Targeting VEGF/VEGFR to decrease the number and function of immunosuppressive cells: Overexpression of VEGF in the TME is associated with intratumoral Tregs, which is associated with a poor prognosis [59]. According to Suzuki et al., FOXP3hi Tregs mostly express VEGFR2, whereas FOXP3lo Tregs do not [87]. Neuropilin, an immunosuppressive surface protein expressed by Tregs that act as VEGF co-receptors, enhances VEGF binding affinity for VEGFRs [88]. The combination of these two signaling pathways may increase Treg activation and result in a tolerogenic TME [78]. In several neoplasias, rationally targeting VEGFA/VEGFR can modify anti-tumor immunity by inhibiting the activity of inhibitory Tregs.
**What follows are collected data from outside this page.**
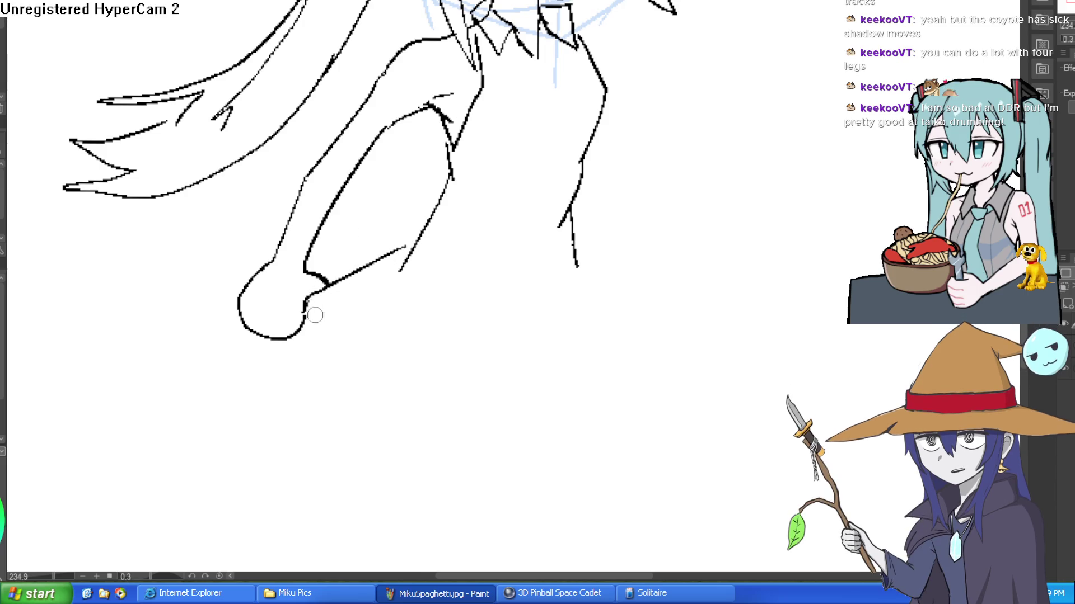
mouse_move(306, 312)
left_mouse_down()
mouse_move(408, 268)
mouse_move(292, 337)
mouse_move(240, 298)
mouse_move(228, 314)
mouse_move(302, 344)
left_mouse_up()
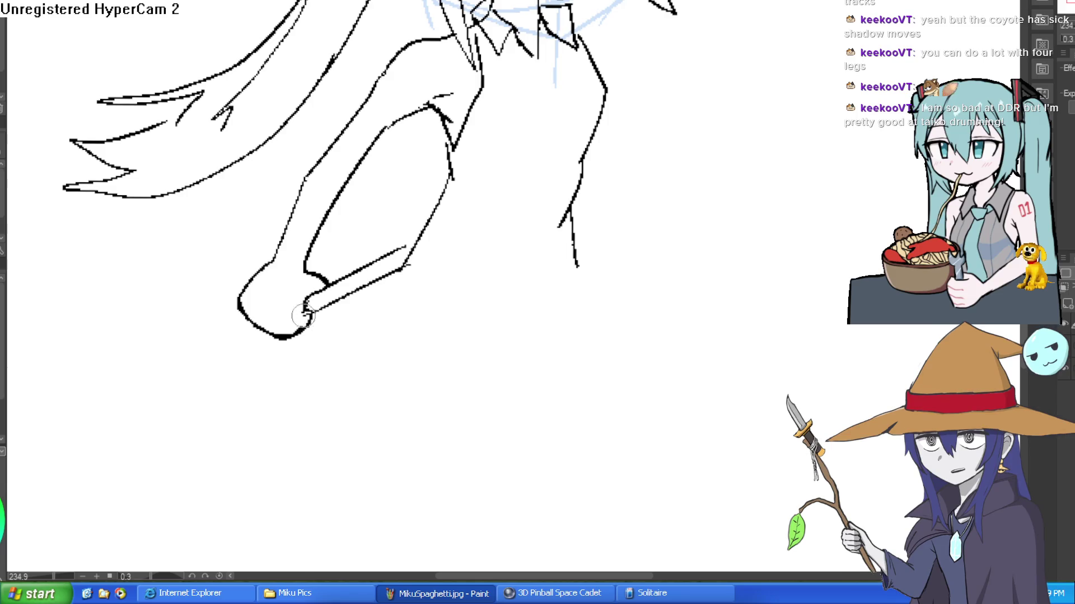
scroll(565, 224, "down", 4)
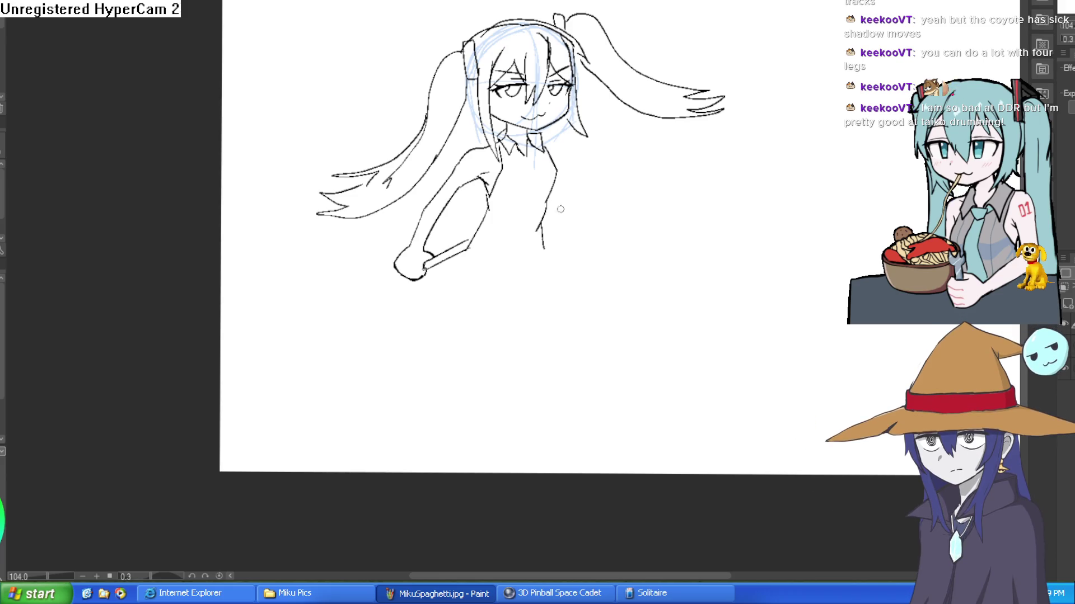
Add short torso, collar-side and chest strokes below the collar.
left_click_drag(499, 221, 500, 230)
scroll(508, 204, "up", 3)
mouse_move(496, 195)
left_mouse_down()
mouse_move(524, 207)
mouse_move(550, 201)
left_mouse_up()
Sunitinib has also been shown in tumor-bearing mice and patients with metastatic renal carcinoma to lower the number and efficacy of Tregs [89]. It has also been demonstrated that the number of Tregs reduced in patients receiving bevacizumab for metastatic colorectal cancer. Similar to the findings of Suzuki et al. [58], these experiments suggest that VEGF could enhance Treg proliferation, and that this proliferation could be prevented by VEGF/VEGFR2 inhibition. Furthermore, the anti-VEGFR2 antibody DC101 and a VEGFR1/R2 chimeric receptor could diminish the amount of Tregs in cancers [90]. In murine tumor models, VEGF-signaling inhibition can improve the efficacy of GMCSF-secreting tumor cell immunotherapies [91]. The improved anticancer activity is linked to an increase in activated CD4+ and CD8+ tumor-infiltrating effector T cells and a significant decrease in suppressive CD4+CD25hi and CD4+FOXP3+ Tregs cells in the cancer. Overexpression of VEGF, on the other hand, increases the amount of Tregs within the TME. All of these findings supported the concept that inhibiting VEGF-signaling in conjunction with immunotherapy increases the ratio of effector T cells to Tregs in the TME, highlighting a viable approach for improving anti-tumor immunity.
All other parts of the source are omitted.